• [Problem to solve] Copy every record word for word. Pictures are not part of the copy.

• [Data for review]
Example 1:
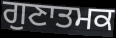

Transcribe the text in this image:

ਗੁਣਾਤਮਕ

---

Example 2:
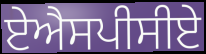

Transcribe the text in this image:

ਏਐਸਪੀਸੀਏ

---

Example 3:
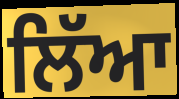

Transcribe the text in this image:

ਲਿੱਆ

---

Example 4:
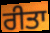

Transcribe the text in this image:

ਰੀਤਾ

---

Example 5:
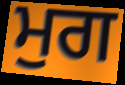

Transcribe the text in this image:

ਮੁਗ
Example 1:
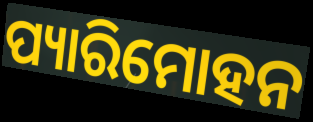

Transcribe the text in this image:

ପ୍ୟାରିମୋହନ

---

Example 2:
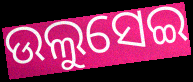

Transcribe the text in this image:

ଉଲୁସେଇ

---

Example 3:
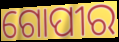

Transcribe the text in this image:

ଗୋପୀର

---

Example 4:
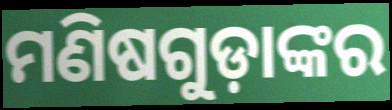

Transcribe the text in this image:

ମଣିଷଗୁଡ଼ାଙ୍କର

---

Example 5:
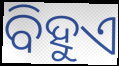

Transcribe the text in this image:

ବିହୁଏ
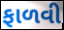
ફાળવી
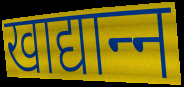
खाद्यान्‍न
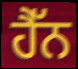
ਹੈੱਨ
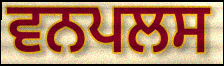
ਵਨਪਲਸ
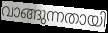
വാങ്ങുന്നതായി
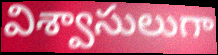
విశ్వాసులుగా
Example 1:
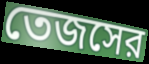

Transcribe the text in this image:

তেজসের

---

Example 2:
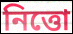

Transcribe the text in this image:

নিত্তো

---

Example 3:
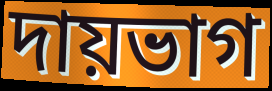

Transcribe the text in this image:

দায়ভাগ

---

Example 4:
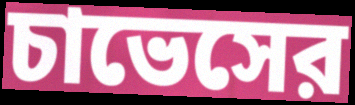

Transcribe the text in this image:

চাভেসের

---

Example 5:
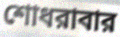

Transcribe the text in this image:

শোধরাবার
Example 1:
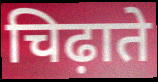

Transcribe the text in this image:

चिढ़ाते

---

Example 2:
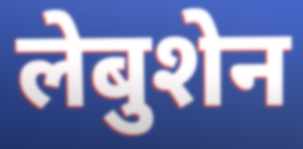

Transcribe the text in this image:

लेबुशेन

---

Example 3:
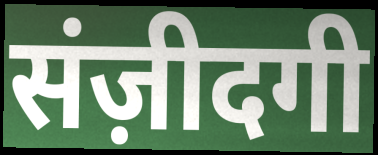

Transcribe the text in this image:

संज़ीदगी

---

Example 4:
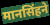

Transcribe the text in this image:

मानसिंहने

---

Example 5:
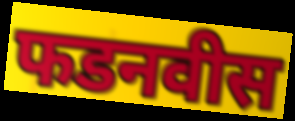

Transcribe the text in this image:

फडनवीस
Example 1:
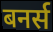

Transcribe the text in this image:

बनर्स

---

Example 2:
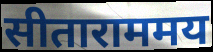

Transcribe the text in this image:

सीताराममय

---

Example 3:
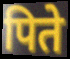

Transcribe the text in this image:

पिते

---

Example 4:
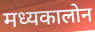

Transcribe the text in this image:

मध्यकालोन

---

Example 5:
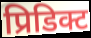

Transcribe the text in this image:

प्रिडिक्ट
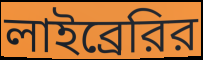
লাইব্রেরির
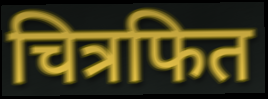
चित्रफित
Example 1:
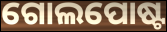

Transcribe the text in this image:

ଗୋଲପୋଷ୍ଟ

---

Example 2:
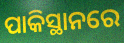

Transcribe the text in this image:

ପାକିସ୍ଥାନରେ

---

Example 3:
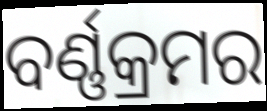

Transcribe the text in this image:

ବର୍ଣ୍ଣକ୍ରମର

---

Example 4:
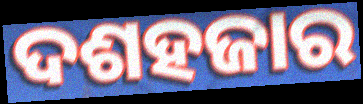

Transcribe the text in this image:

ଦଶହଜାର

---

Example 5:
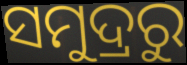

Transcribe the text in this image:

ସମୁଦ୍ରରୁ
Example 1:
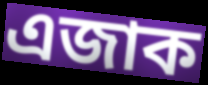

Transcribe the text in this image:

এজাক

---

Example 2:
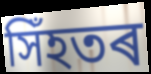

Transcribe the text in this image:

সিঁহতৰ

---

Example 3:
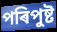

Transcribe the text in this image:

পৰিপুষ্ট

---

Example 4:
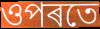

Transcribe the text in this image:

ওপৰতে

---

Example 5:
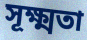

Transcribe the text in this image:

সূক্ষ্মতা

• [Output]
Example 1:

Transcribe the text in this image:

ਗੁਣਾਤਮਕ

---

Example 2:

Transcribe the text in this image:

ਏਐਸਪੀਸੀਏ

---

Example 3:

Transcribe the text in this image:

ਲਿੱਆ

---

Example 4:

Transcribe the text in this image:

ਰੀਤਾ

---

Example 5:

Transcribe the text in this image:

ਮੁਗ
Example 1:

Transcribe the text in this image:

ପ୍ୟାରିମୋହନ

---

Example 2:

Transcribe the text in this image:

ଉଲୁସେଇ

---

Example 3:

Transcribe the text in this image:

ଗୋପୀର

---

Example 4:

Transcribe the text in this image:

ମଣିଷଗୁଡ଼ାଙ୍କର

---

Example 5:

Transcribe the text in this image:

ବିହୁଏ
ફાળવી
खाद्यान्‍न
ਹੈੱਨ
ਵਨਪਲਸ
വാങ്ങുന്നതായി
విశ్వాసులుగా
Example 1:

Transcribe the text in this image:

তেজসের

---

Example 2:

Transcribe the text in this image:

নিত্তো

---

Example 3:

Transcribe the text in this image:

দায়ভাগ

---

Example 4:

Transcribe the text in this image:

চাভেসের

---

Example 5:

Transcribe the text in this image:

শোধরাবার
Example 1:

Transcribe the text in this image:

चिढ़ाते

---

Example 2:

Transcribe the text in this image:

लेबुशेन

---

Example 3:

Transcribe the text in this image:

संज़ीदगी

---

Example 4:

Transcribe the text in this image:

मानसिंहने

---

Example 5:

Transcribe the text in this image:

फडनवीस
Example 1:

Transcribe the text in this image:

बनर्स

---

Example 2:

Transcribe the text in this image:

सीताराममय

---

Example 3:

Transcribe the text in this image:

पिते

---

Example 4:

Transcribe the text in this image:

मध्यकालोन

---

Example 5:

Transcribe the text in this image:

प्रिडिक्ट
লাইব্রেরির
चित्रफित
Example 1:

Transcribe the text in this image:

ଗୋଲପୋଷ୍ଟ

---

Example 2:

Transcribe the text in this image:

ପାକିସ୍ଥାନରେ

---

Example 3:

Transcribe the text in this image:

ବର୍ଣ୍ଣକ୍ରମର

---

Example 4:

Transcribe the text in this image:

ଦଶହଜାର

---

Example 5:

Transcribe the text in this image:

ସମୁଦ୍ରରୁ
Example 1:

Transcribe the text in this image:

এজাক

---

Example 2:

Transcribe the text in this image:

সিঁহতৰ

---

Example 3:

Transcribe the text in this image:

পৰিপুষ্ট

---

Example 4:

Transcribe the text in this image:

ওপৰতে

---

Example 5:

Transcribe the text in this image:

সূক্ষ্মতা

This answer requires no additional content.